Thinking about it further, I rarely use the verb 'seat' as well. I think 'sit' has replaced it almost entirely.
'Please seat yourself down' -> 'Please sit yourself down'
'He is already seated' -> 'He is already sitting down' / 'He's already sat down'
It could be a dialectal variation possibly.
I'd probably say "put" as well. But really put (mettre) is also something that you can do to a book. In fact, it requires a direct object. As I recall, my son could sit up (notice I use the intransitive here) at about 6 months. We were living in a tiny apartment in Manhattan at the time and we were hovering over him and taking pictures of everything. I can see the photo clearly in my mind of him sitting up on a hideous velvet chair that came with the apartment. What I can't remember is what we used to say before that. (I think "put him down" is probably what I'd say as well.)
I do know that "seat" gets used regularly as a transitive verb. ("Seat yourself" signs at restaurants are still common, as well as phrases like "The hostess will seat you" at more expensive places.) We just watched Mr. Bean's Holiday a few days ago and I can't remember what the sign said at the restaurant entrance at the Gare de Lyon train station. I do remember the maitre d'hôtel recommending "le plateau de fruits de mer" and the ensuing gastronomical discontent.
Agreed, put >> before all other words in this instance if we were referring to a young infant. With it, there's no difference between human/non-human objects, which makes me wonder why I have I assign that difference to sit/set.
I do hear it in that context, but do not use it myself. That was an entertaining movie, I saw that one summer when I had nothing better to do, and still remember that scene vividly.
Why is it wrong to say "we had the baby sit here" or "we had the baby sitting here"?

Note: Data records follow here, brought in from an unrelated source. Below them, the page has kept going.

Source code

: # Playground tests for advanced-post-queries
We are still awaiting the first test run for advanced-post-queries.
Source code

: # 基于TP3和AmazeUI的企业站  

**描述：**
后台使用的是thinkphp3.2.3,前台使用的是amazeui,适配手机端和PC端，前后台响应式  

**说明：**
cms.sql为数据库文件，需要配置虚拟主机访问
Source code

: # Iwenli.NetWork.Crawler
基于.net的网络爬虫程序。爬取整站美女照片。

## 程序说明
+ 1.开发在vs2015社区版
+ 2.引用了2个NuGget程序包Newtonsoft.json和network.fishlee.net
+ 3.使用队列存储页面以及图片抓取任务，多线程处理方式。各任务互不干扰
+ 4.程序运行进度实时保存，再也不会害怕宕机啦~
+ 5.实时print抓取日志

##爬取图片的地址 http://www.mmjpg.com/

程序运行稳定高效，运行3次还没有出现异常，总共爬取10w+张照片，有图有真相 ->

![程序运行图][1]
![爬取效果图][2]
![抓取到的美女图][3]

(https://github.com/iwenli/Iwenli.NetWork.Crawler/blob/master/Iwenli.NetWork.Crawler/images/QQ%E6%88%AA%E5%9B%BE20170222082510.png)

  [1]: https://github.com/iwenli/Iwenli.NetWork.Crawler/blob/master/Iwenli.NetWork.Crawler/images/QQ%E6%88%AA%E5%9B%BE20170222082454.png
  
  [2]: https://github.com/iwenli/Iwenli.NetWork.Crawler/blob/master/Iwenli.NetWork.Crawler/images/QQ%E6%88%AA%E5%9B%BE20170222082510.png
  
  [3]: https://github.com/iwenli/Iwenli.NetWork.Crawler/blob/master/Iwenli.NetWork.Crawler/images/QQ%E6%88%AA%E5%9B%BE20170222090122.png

you hit the nail on the head, I think. "to sit" is a reflexive verb. In French and English it's something that one does to oneself. But here we need a transitive verb with the baby as a direct object. In English, that transitive verb is "set."
Obviously the French sentence can't possibly be reflexive and so it won't use "étions." I think that in French it should use mettre or something like that. ("nous avons/avions mis le bébé ici" for example)
See my post above. In English, 'sit' is also a transitive verb meaning 'to put somebody in a seated position'.
I wonder about that as well...
I think it should probably be "Nous avions mis le bébé ici" or something like that. But I don't speak French well enough to know for sure. I do speak English well enough to know that there's a problem with the English version.
What can it possibly mean? I understand the phrase if it were translated into Russian, but in English?! We sit a baby?
It means "we made the baby sit down here", or "we made the baby sit here", but I think the currently suggested translation sounds a little bit clumsy and confusing, although it might be grammatically correct.